Insects as 'novel foods'

Since January 1st 2018, foods with insects have been categorised as 'novel foods' according to European legislation. This means that products with insects can enter the European market only after they have been approved by the European Food Safety Authority (EFSA).

The first positive evaluation report was published by EFSA in January 2021, concerning the yellow mealworm (Tenebrio molitor). It was concluded that the consumption of the powder or whole insects would not raise any safety concerns. It was noted that these insects may cause an allergic reaction, and more research into this issue was recommended. The final step before this product is fully approved, is a change in the legislation. The EU Member States agreed in May 2021, and legislation permitting the sale of this product was introduced in June. It is expected that other insect ‘novel foods’ will follow soon.

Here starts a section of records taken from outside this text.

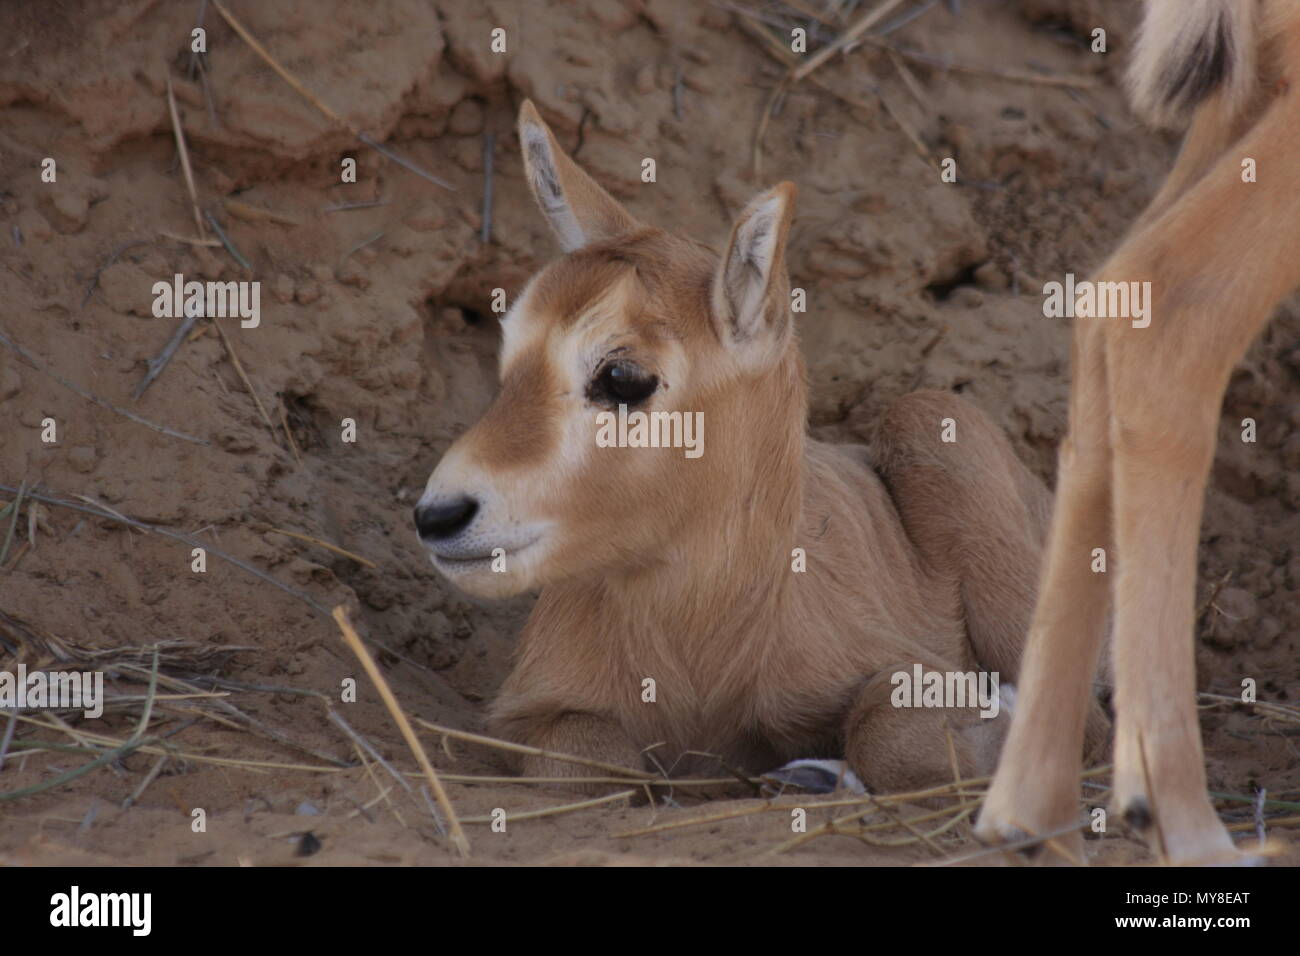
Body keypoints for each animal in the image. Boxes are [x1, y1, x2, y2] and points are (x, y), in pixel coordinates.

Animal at [416, 100, 1086, 796]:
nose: (439, 516)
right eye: (510, 354)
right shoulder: (534, 715)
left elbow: (892, 730)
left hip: (930, 423)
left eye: (622, 376)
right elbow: (588, 765)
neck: (699, 646)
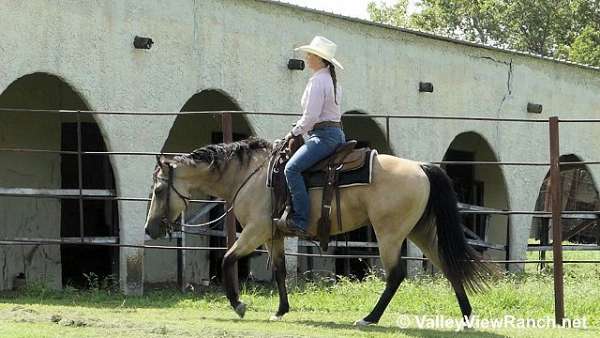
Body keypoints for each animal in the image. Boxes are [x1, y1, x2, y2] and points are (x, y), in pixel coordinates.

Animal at [143, 137, 490, 324]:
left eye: (159, 191)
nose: (150, 228)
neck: (250, 175)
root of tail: (421, 167)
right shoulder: (273, 236)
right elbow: (280, 271)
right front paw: (281, 310)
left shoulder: (255, 231)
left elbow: (228, 258)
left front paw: (238, 304)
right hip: (421, 230)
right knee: (448, 265)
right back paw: (467, 317)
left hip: (389, 234)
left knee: (396, 275)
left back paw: (370, 318)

Insects in animal nutrition

Since 2017, the use of insects in animal feed for fish farming has been permitted in Europe. Before that time, insects could only be fed to pets - such as reptiles, dogs or cats - and after processing the fat from insects could be used in feed for pigs and chickens. In September 2021, a legislative change was approved that permits the feeding of processed insect proteins to pigs and poultry. Discussions are ongoing on expanding the options for feeding insects; for instance former foodstuffs containing meat or fish, or catering waste, but at this time no concrete steps have been taken on this.